EXERCISE DESCRIPTION:
Copy word for word, please, the lines of the entries below running from the one containing "thumb tip: (709, 453)" to the one containing "thumb mcp: (840, 430)", both ends included.

Dataset entries:
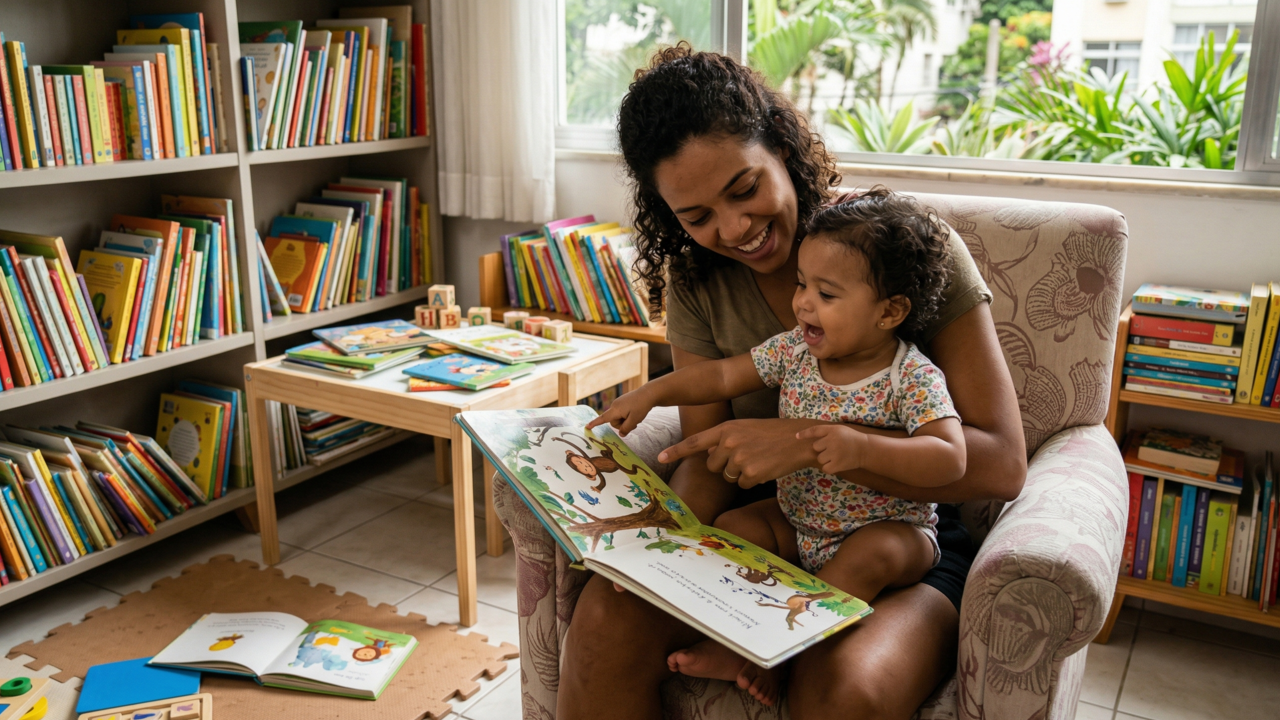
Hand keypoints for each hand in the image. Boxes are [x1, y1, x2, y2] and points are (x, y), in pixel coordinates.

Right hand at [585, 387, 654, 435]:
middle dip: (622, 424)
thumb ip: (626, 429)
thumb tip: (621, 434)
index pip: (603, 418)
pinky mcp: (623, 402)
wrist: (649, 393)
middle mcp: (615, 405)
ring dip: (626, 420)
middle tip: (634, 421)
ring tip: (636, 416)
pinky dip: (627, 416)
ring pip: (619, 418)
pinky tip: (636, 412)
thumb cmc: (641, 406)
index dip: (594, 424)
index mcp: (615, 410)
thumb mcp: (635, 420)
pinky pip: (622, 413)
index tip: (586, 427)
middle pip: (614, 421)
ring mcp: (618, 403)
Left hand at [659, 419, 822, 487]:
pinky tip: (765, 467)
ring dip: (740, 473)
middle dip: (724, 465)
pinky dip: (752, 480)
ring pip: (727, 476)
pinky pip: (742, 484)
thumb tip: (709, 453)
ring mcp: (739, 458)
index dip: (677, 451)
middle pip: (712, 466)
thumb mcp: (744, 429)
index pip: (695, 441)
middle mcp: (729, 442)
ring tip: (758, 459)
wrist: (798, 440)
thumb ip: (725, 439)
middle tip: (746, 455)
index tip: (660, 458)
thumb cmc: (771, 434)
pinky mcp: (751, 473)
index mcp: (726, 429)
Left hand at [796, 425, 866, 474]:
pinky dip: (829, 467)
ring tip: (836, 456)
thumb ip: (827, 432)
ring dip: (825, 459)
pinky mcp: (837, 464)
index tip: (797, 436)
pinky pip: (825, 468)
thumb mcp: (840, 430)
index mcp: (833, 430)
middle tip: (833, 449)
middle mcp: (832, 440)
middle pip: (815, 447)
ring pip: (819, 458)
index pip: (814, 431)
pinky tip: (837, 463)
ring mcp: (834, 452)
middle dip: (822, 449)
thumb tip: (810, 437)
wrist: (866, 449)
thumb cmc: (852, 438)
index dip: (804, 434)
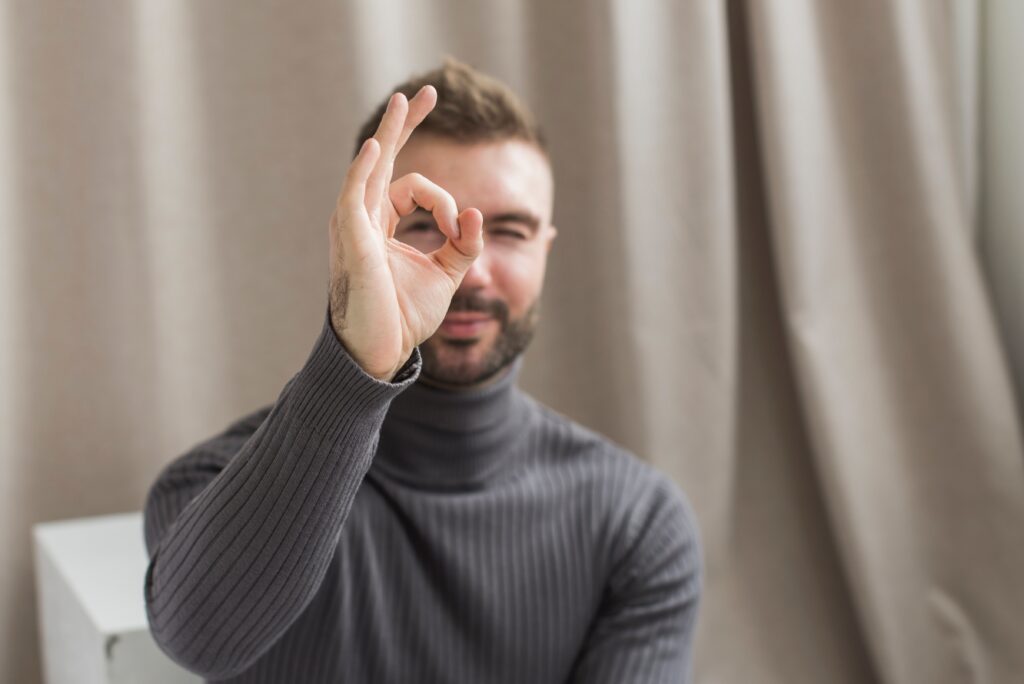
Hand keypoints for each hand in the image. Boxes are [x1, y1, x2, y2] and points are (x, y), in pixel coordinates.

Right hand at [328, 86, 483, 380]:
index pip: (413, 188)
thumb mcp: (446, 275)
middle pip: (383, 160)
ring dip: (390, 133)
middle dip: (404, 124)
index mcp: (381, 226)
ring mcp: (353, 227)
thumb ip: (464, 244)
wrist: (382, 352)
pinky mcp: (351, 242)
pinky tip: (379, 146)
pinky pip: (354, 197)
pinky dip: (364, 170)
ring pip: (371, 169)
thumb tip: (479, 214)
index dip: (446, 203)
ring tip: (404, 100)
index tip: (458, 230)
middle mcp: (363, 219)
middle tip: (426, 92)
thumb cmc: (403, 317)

==

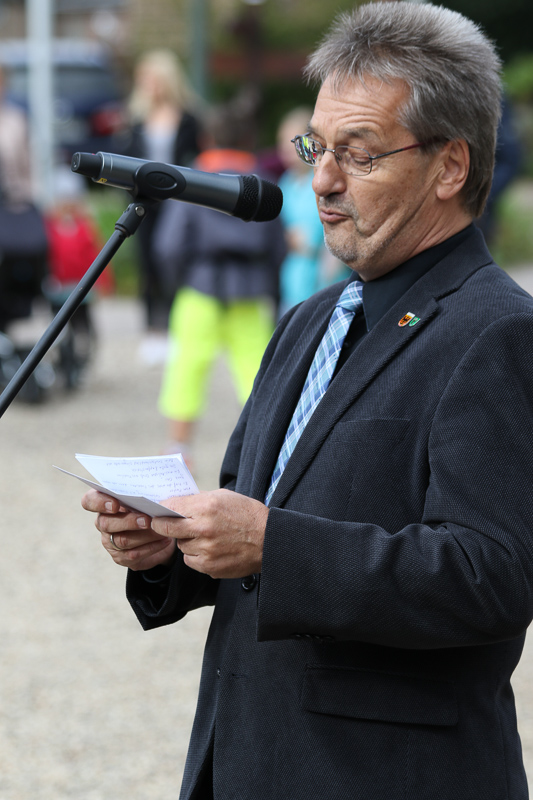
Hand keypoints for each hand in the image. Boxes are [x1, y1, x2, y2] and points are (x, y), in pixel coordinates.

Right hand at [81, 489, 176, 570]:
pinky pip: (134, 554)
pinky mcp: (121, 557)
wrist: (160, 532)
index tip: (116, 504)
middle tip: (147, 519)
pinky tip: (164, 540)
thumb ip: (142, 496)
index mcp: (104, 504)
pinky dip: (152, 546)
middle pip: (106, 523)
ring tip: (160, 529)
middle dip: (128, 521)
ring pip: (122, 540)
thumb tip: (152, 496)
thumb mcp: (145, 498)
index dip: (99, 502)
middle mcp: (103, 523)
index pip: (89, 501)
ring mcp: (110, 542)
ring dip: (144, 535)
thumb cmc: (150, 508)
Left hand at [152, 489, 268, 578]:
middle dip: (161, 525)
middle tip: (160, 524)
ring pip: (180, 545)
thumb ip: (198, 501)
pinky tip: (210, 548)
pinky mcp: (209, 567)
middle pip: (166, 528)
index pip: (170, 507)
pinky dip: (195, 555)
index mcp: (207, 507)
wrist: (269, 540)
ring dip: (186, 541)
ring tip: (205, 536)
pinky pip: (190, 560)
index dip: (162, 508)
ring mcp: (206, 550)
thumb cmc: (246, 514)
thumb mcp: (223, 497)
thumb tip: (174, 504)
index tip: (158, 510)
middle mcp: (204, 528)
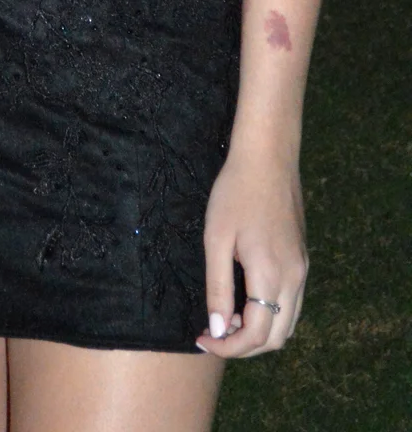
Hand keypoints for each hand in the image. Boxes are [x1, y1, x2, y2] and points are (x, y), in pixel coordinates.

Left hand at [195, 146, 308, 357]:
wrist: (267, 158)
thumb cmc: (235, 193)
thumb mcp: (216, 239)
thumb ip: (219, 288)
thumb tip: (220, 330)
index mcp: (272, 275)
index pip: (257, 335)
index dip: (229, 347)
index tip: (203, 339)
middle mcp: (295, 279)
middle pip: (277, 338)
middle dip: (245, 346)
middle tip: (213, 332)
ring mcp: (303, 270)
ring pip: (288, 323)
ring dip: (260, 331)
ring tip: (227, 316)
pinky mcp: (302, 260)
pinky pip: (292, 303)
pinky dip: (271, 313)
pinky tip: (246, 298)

EXERCISE OUTPUT:
thumb tip: (709, 453)
ring mcp: (739, 458)
index dip: (677, 451)
middle pip: (712, 466)
thumb mcp: (744, 429)
index pip: (695, 441)
middle mcp: (729, 442)
ring tip: (758, 459)
wrist: (798, 440)
thumb ip: (725, 439)
middle tip: (746, 455)
index tip: (660, 458)
thumb cmc: (771, 434)
pinky mcp: (751, 473)
index mcp: (726, 429)
Left hand at [796, 425, 866, 474]:
pinky dip: (829, 467)
ring tip: (836, 456)
thumb ip: (827, 432)
ring dip: (825, 459)
pinky mcp: (837, 464)
index tip: (797, 436)
pinky pip: (825, 468)
thumb mcp: (840, 430)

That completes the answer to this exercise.